Viene altresì dedotta la violazione dell’art. 9, par. I, lett. c, della
Direttiva 79/409/CEE.
La disposizione in oggetto imporrebbe un controllo rigido per l’effettuazione
del prelievo in deroga di animali: le modalità e le forme di controllo
andrebbero individuate in modo specifico e puntuale negli atti autorizzatori,
altrimenti la previsione normativa in oggetto rimarrebbe solo un comando
astratto. La stessa previsione, contenuta nell’art. 3 della legge regionale n.
20 del 2006, che attribuirebbe solo alla Polizia provinciale l’attività di
vigilanza, e non anche al Corpo Forestale dello Stato, alla Polizia municipale,
ecc., limiterebbe in modo rilevante la possibilità di effettuare i controlli.
Infine viene eccepita l’illegittimità costituzionale della legge regionale n. 20
del 2006.
La predetta legge regionale, in quanto legge provvedimento, dovrebbe essere
connotata da tutti gli elementi richiesti per la validità dell’atto
amministrativo di cui tiene luogo. Tuttavia l’utilizzo della forma legislativa
sarebbe finalizzato ad affrancarsi dal controllo giurisdizionale, destinato ai
soli provvedimenti amministrativi, e consentirebbe di eludere anche il contenuto
di pronunce giurisdizionali che sarebbero conformative dell’attività
amministrativa in tale ambito. Pertanto sarebbe evidente la violazione degli
artt. 3, 24, 102, 113 e 117, comma 1, della Costituzione.
Con memoria depositata in prossimità dell’udienza di discussione, la parte
ricorrente ha ribadito le proprie richieste.

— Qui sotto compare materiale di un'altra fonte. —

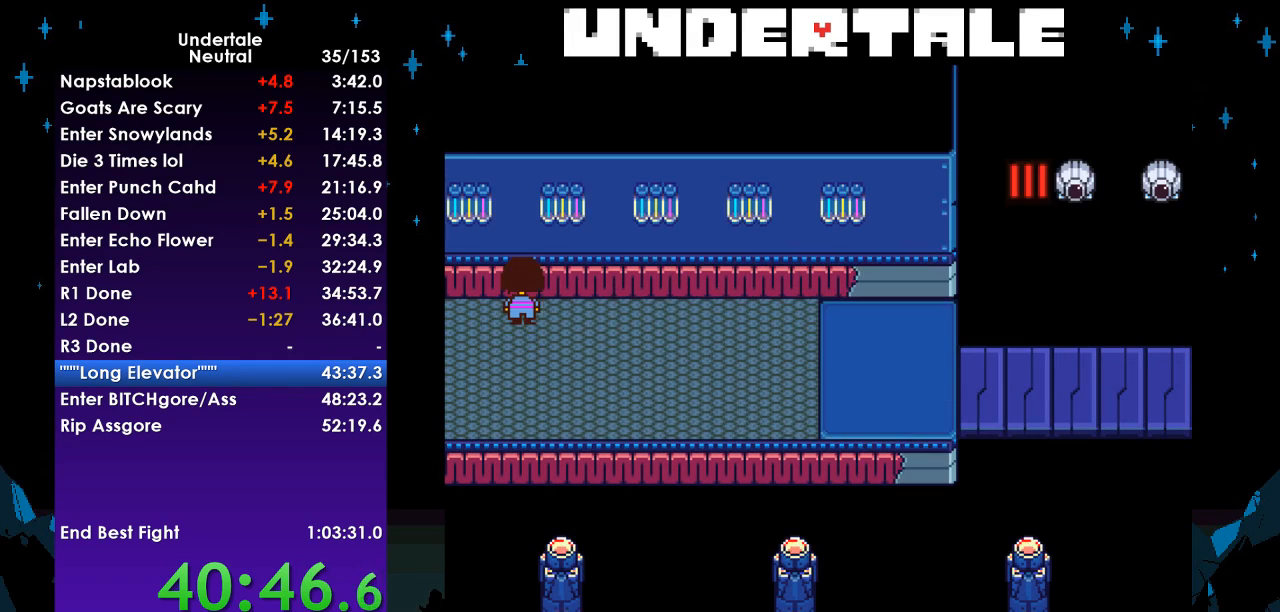
{"keys": ["up"], "events": [[100, "left", "down"], [133, "left", "up"], [300, "up", "down"]]}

Alla pubblica udienza del 12 gennaio 2010, su conforme richiesta del difensore
della parte ricorrente, il ricorso è stato trattenuto in decisione.
DIRITTO
1. Con riferimento alla permanenza dell’interesse alla decisione del presente
ricorso, va evidenziato che, pur essendo conclusa la stagione di caccia, una
pronuncia di merito deve essere adottata per le sue evidenti finalità di
indirizzo e conformazione dell’attività amministrativa futura, oltre ai
possibili riflessi della stessa in relazione ad un futuro giudizio di tipo
risarcitorio.
2. Prima di passare al merito del ricorso, come già avvenuto in occasione di un
precedente pronunciamento di questa Sezione, è opportuno evidenziare che “la
cattura dei richiami vivi (c.d. presicci), vale a dire uccelli utilizzati come
richiamo di altri volatili nella caccia da appostamento, è consentita dalla
legge n. 157/1992, art. 4, commi 3° e 4°, nonché, per la Regione Lombardia,
dalla legge regionale n. 26/1993, artt. 7 e 26, che regolamentano la cattura dei
richiami, ai fini della loro cessione gratuita ai cacciatori, che esercitano
attività venatoria da appostamento. In materia assume, peraltro, importanza
fondamentale il diritto comunitario ed in particolare la direttiva del Consiglio
n. 79/409/CEE, sulla conservazione degli uccelli selvatici. La direttiva vieta,
in linea generale, l’uccisione e la cattura di uccelli selvatici (cfr. art. 5),
salve le deroghe previste dall’art. 9 della direttiva medesima. La legislazione
statale e regionale in materia di cattura di richiami vivi per la caccia deve,
ovviamente, essere rispettosa delle prescrizioni comunitarie ed, in particolare,
delle deroghe di cui al citato art. 9” (T.A.R. Lombardia, Milano, IV, 6 aprile
2009, n. 3136).
3. Passando al merito del ricorso, lo stesso è da reputarsi fondato alla stregua
delle considerazioni che seguono.
4. Con le prime tre censure, da trattare congiuntamente in quanto strettamente
connesse, si eccepisce l’illegittimità del provvedimento impugnato, giacché lo
stesso non sarebbe sorretto da alcuna istruttoria, basata su effettive e reali
necessità, da cui emerga il numero di uccelli da utilizzare come richiami vivi (presicci).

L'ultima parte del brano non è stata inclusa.